Problem description: Collect every line of the records that contains the string "obzir", matching its case exactly.

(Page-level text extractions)
_ _ _

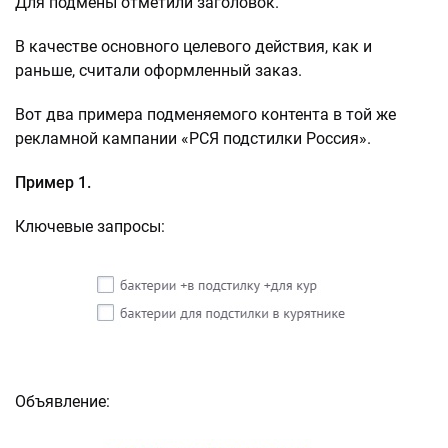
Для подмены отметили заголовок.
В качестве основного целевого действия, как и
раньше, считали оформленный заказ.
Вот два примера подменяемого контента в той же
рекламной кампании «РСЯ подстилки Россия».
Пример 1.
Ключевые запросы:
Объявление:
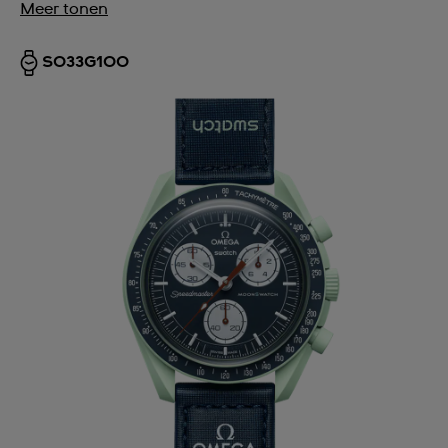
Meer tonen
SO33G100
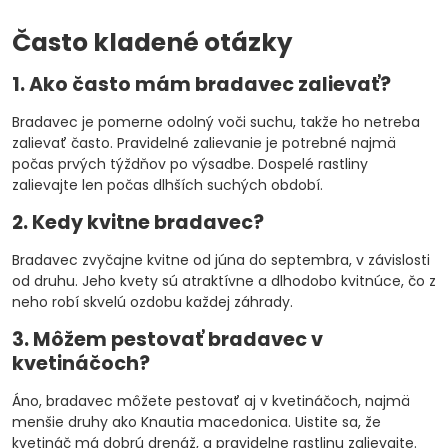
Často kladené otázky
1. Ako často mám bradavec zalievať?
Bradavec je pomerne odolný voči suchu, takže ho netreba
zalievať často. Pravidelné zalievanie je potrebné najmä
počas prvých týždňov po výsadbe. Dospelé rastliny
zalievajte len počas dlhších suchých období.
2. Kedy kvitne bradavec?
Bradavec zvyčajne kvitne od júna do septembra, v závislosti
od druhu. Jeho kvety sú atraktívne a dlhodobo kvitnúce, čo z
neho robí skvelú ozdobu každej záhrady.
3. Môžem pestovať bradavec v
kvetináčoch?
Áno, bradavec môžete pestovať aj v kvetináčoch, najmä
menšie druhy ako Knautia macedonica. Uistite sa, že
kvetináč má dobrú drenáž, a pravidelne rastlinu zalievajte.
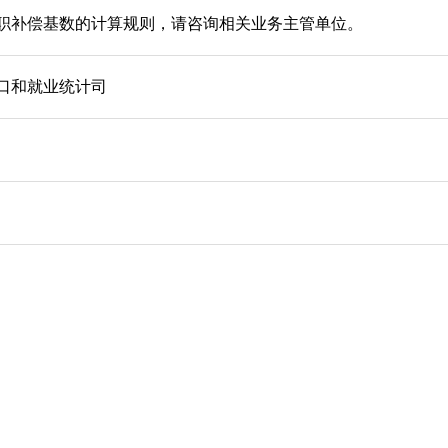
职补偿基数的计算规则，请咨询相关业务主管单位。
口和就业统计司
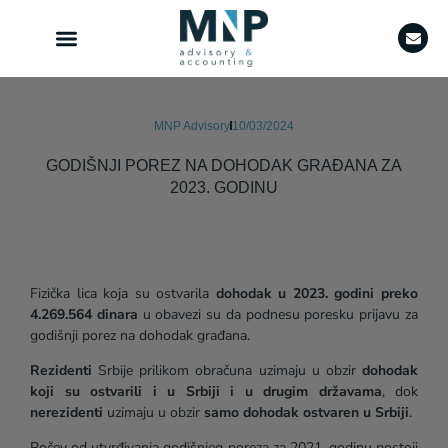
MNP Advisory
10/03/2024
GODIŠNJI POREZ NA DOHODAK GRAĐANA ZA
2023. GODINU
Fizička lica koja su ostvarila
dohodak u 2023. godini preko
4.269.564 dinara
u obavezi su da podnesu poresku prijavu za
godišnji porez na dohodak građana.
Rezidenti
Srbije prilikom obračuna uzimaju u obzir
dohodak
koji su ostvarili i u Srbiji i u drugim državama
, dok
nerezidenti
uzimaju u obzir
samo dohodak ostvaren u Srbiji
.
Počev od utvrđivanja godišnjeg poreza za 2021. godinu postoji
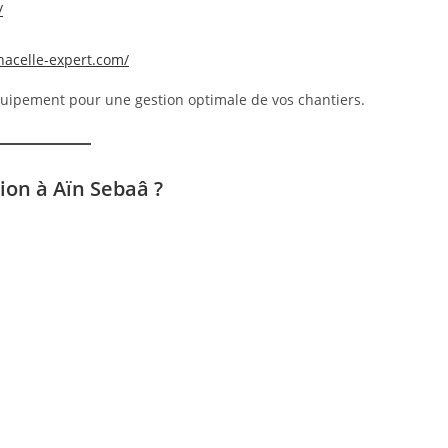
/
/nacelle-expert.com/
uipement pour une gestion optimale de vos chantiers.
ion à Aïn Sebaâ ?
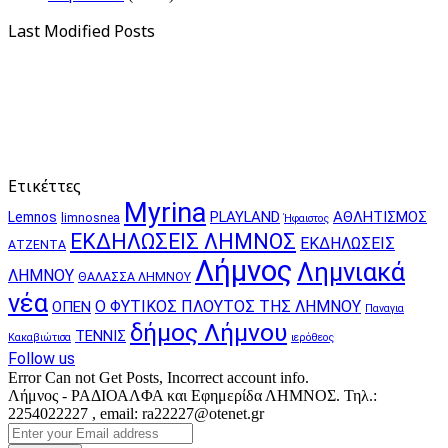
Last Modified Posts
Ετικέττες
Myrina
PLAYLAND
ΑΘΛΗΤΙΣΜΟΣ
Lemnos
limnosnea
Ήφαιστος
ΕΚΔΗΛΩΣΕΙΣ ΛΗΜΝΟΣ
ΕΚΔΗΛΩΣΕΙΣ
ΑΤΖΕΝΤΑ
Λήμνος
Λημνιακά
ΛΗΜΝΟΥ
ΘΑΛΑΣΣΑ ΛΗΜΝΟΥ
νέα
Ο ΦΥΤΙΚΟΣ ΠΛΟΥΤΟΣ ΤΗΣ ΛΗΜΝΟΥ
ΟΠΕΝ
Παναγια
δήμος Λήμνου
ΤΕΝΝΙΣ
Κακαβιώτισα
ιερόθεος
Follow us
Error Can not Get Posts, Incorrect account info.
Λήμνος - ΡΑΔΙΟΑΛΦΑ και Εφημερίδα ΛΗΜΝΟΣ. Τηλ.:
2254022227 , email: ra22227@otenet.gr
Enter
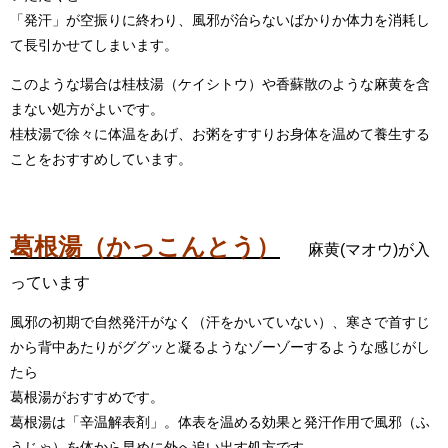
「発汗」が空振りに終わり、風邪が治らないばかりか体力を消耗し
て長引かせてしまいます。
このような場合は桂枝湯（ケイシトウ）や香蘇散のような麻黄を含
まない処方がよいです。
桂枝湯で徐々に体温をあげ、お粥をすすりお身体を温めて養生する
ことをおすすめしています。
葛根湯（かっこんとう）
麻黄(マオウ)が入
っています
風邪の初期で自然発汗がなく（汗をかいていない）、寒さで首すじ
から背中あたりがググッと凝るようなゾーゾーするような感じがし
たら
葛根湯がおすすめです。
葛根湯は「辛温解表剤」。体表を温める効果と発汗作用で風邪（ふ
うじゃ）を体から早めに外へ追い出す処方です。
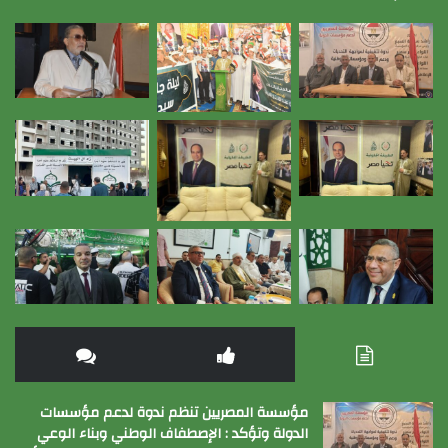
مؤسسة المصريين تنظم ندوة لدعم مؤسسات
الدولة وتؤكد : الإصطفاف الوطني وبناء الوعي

_ _ _

Finished exercise:
Srbije prilikom obračuna uzimaju u obzir
uzimaju u obzir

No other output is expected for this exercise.